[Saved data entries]
'''

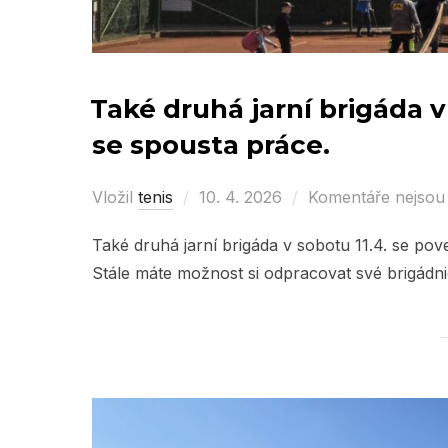
Také druhá jarní brigáda v
se spousta práce.
Vložil
tenis
Posted
10. 4. 2026
Komentáře nejsou
on
Také druhá jarní brigáda v sobotu 11.4. se po
Stále máte možnost si odpracovat své brigádn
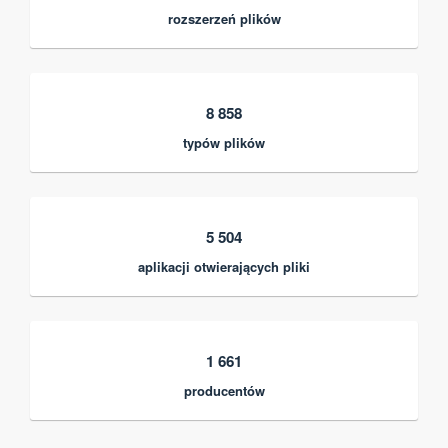
rozszerzeń plików
8 858
typów plików
5 504
aplikacji otwierających pliki
1 661
producentów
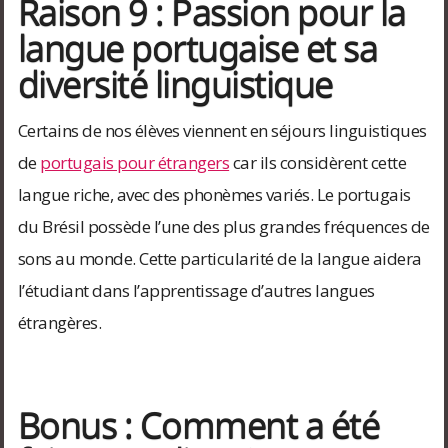
Raison 9 : Passion pour la
langue portugaise et sa
diversité linguistique
Certains de nos élèves viennent en séjours linguistiques
de
portugais pour étrangers
car ils considèrent cette
langue riche, avec des phonèmes variés. Le portugais
du Brésil possède l’une des plus grandes fréquences de
sons au monde. Cette particularité de la langue aidera
l’étudiant dans l’apprentissage d’autres langues
étrangères.
Bonus : Comment a été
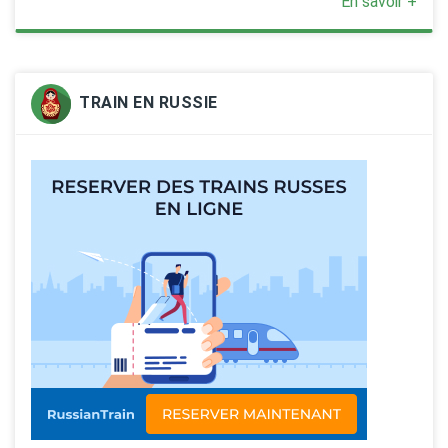
En savoir +
TRAIN EN RUSSIE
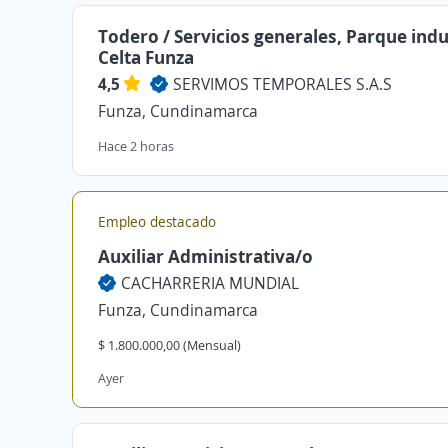
Todero / Servicios generales, Parque indu
Celta Funza
4,5
SERVIMOS TEMPORALES S.A.S
Funza, Cundinamarca
Hace 2 horas
Empleo destacado
Auxiliar Administrativa/o
CACHARRERIA MUNDIAL
Funza, Cundinamarca
$ 1.800.000,00 (Mensual)
Ayer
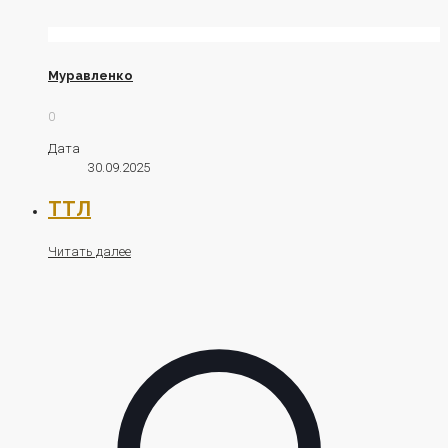
Муравленко
0
Дата
30.09.2025
ТТЛ
Читать далее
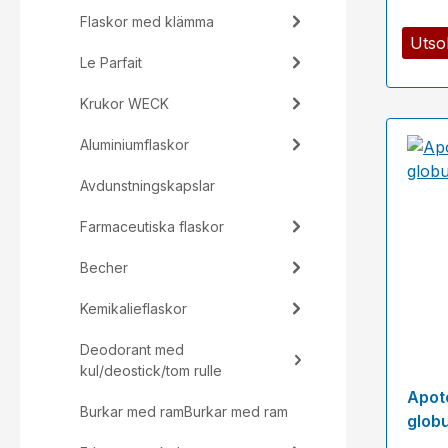
Flaskor med klämma
Utso
Le Parfait
Krukor WECK
Aluminiumflaskor
Avdunstningskapslar
Farmaceutiska flaskor
Becher
Kemikalieflaskor
Deodorant med
kul/deostick/tom rulle
Apote
Burkar med ramBurkar med ram
globu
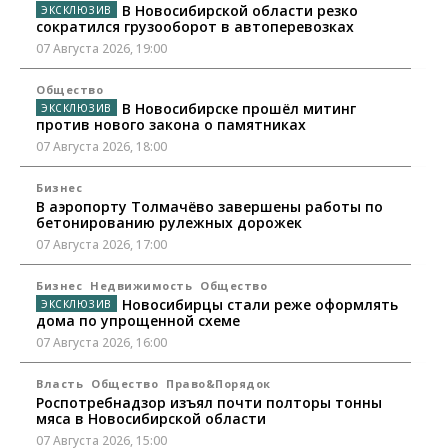
В Новосибирской области резко
сократился грузооборот в автоперевозках
07 Августа 2026, 19:00
Общество
В Новосибирске прошёл митинг
против нового закона о памятниках
07 Августа 2026, 18:00
Бизнес
В аэропорту Толмачёво завершены работы по
бетонированию рулежных дорожек
07 Августа 2026, 17:00
Бизнес
Недвижимость
Общество
Новосибирцы стали реже оформлять
дома по упрощенной схеме
07 Августа 2026, 16:00
Власть
Общество
Право&Порядок
Роспотребнадзор изъял почти полторы тонны
мяса в Новосибирской области
07 Августа 2026, 15:00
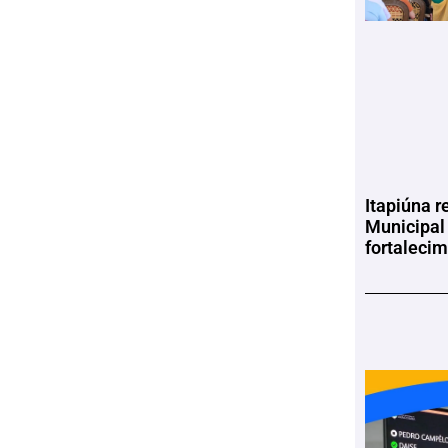
Itapiúna r
Municipal
fortaleci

'''

§ **WORK ITEM**
Write out the text of every record line for line, with no changes. Leave out the picture markers.

§ **RESULT OF THIS TASK**
Také druhá jarní brigáda v
se spousta práce.
Vložil
tenis
Posted
10. 4. 2026
Komentáře nejsou
on
Také druhá jarní brigáda v sobotu 11.4. se po
Stále máte možnost si odpracovat své brigádn
rozszerzeń plików
8 858
typów plików
5 504
aplikacji otwierających pliki
1 661
producentów
Raison 9 : Passion pour la
langue portugaise et sa
diversité linguistique
Certains de nos élèves viennent en séjours linguistiques
de
portugais pour étrangers
car ils considèrent cette
langue riche, avec des phonèmes variés. Le portugais
du Brésil possède l’une des plus grandes fréquences de
sons au monde. Cette particularité de la langue aidera
l’étudiant dans l’apprentissage d’autres langues
étrangères.
Bonus : Comment a été
En savoir +
TRAIN EN RUSSIE
Todero / Servicios generales, Parque indu
Celta Funza
4,5
SERVIMOS TEMPORALES S.A.S
Funza, Cundinamarca
Hace 2 horas
Empleo destacado
Auxiliar Administrativa/o
CACHARRERIA MUNDIAL
Funza, Cundinamarca
$ 1.800.000,00 (Mensual)
Ayer
Муравленко
0
Дата
30.09.2025
ТТЛ
Читать далее
Flaskor med klämma
Utso
Le Parfait
Krukor WECK
Aluminiumflaskor
Avdunstningskapslar
Farmaceutiska flaskor
Becher
Kemikalieflaskor
Deodorant med
kul/deostick/tom rulle
Apote
Burkar med ramBurkar med ram
globu
В Новосибирской области резко
сократился грузооборот в автоперевозках
07 Августа 2026, 19:00
Общество
В Новосибирске прошёл митинг
против нового закона о памятниках
07 Августа 2026, 18:00
Бизнес
В аэропорту Толмачёво завершены работы по
бетонированию рулежных дорожек
07 Августа 2026, 17:00
Бизнес
Недвижимость
Общество
Новосибирцы стали реже оформлять
дома по упрощенной схеме
07 Августа 2026, 16:00
Власть
Общество
Право&Порядок
Роспотребнадзор изъял почти полторы тонны
мяса в Новосибирской области
07 Августа 2026, 15:00
Itapiúna r
Municipal
fortaleci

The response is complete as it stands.